Bit by bit, he was being proven wrong about Alizeh.

Having now been personally subjected to Cyrus’s manipulations of magic, Kamran could imagine that the southern king possessed the skills necessary to have imbued her garments with protections. Indeed it would make sense if he’d magicked the gown to protect her identity from those who wished her harm—for what else might explain why so few people at the ball had been able to identify her? What else would explain Cyrus’s cryptic statement, his subtle accusation that Kamran could see her?

Alizeh’s gown had been incinerated, twice, as she entered and exited the fire. Perhaps in the process the frock had lost some of its effectiveness, blurring her from the crowd instead of blotting her out altogether. This might explain why Kamran’s eyesight had failed him with such inconsistency, why she’d seemed to fade in and out of focus before him; as Alizeh’s betrayals were revealed, he’d swung wildly between hatred and longing, wanting at once to kill her and save her.

The magic had perhaps reacted to his warring emotions.

If Alizeh had thought her identity was protected, this would explain, too, why she’d not felt the need to wear her snoda. It did not, however, explain why she’d physically assaulted the young man she’d—allegedly— agreed to marry.

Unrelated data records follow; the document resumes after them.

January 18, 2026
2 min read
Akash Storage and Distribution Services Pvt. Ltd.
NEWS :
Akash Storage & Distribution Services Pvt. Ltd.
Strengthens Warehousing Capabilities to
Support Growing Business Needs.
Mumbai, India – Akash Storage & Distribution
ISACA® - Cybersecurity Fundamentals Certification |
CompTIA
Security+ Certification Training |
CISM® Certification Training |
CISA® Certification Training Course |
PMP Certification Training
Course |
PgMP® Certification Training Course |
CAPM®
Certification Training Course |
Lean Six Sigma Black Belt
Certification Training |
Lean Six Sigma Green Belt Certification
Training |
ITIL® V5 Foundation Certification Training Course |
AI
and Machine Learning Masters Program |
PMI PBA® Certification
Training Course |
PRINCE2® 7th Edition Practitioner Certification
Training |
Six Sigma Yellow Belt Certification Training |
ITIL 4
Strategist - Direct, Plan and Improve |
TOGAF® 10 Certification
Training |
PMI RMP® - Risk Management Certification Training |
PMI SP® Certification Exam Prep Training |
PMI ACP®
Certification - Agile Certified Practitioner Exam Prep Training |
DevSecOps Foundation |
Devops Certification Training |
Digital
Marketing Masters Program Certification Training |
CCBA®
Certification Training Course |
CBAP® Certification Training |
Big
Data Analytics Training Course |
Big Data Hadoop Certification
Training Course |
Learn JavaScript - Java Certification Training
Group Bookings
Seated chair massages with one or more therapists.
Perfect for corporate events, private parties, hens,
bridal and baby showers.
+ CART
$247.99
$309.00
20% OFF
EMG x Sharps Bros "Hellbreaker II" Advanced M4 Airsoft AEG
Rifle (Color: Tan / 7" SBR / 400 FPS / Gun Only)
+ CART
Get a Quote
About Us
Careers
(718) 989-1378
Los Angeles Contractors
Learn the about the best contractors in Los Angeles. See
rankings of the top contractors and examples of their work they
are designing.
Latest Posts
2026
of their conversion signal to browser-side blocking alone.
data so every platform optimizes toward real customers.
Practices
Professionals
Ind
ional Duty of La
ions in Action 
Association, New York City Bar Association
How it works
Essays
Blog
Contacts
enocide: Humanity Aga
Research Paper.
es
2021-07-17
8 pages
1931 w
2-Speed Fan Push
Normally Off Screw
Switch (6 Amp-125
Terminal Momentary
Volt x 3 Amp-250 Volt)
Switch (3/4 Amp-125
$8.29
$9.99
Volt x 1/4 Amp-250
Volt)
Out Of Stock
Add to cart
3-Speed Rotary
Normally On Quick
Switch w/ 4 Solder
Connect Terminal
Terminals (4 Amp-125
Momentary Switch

Kamran grit his teeth; he felt then the onslaught of a powerful headache, pain gripping the base of his skull.

He didn’t know what he felt most in the face of these reveals: anger or relief or confusion. Perhaps some mixture of the three. For while, on some level, these answers exonerated Alizeh, they also proved that she’d lied to him; she’d pretended not to know Cyrus while she was all the while allied with the Tulanian king. She’d accepted his help, his magic. She’d worn his gown; they’d had a plan. Kamran couldn’t conquer the chasm of uncertainty yawning open under his feet, for there remained a great deal to doubt about Alizeh, including her betrothal to Cyrus, her alliance with the devil, and her escape from the palace on the back of a Tulanian dragon.

He felt at sea, drowning in doubt, and his frustration only intensified. This anger was directed toward himself, toward his grandfather, toward the circumstances that now defined his life.

That King Zaal had died at all had been reason enough for Kamran to rage, but it was the aftermath, he realized, that had broken him the most, for in the wake of his grandfather’s murder, fear and grief had muddled the prince’s otherwise inviolable instincts, causing him to question everything that’d felt so certain only hours prior. Once again, his emotions had overruled him.

Of all the trials ahead, Kamran was beginning to fear that his greatest obstacle would be overcoming himself.

“Your Majesty,” came Deen’s sharp voice, returning the prince to the present. “I beg you: please dismiss me from this circus. I should’ve been home for dinner by now, and my loved ones will begin to fear for my safety


“Loved ones?” Mrs. Amina made a sound of contempt. “You’ve got loved ones, have you? While the rest of us must marry our work, warm our beds with pain, and give birth only to bitterness—”

Enough,” Kamran practically roared.

In a hundred ways he’d been tested throughout his life—in battle and death and devastation—but there was something about being forced to stand still and listen to a pack of idiots speak nonsense in front of his face

that made him want to self-immolate. “I don’t want to hear another word,” he said in a deathly whisper. “From any of you—”

The words died in his throat.

An eerie wave of sensation flared along his tortured skin as his heart thundered in his chest, the sound of his own breathing intensifying in his ears. He turned slowly, expecting to see a Diviner, and instead discovered Zahhak, the slippery man slinking toward him now with a cloying smile.

The defense minister came to a stop before him, clasping his hands as if in prayer. “I thought I heard a commotion,” he said, taking in the broad details of the unfolding drama with no apparent interest. He returned his blank eyes to Kamran. “I’ve been waiting for you all day, sire. Perhaps now, we might finally speak.”

Another tremor of sensation awoke along the prince’s golden veins, just as three Diviners drifted suddenly into view.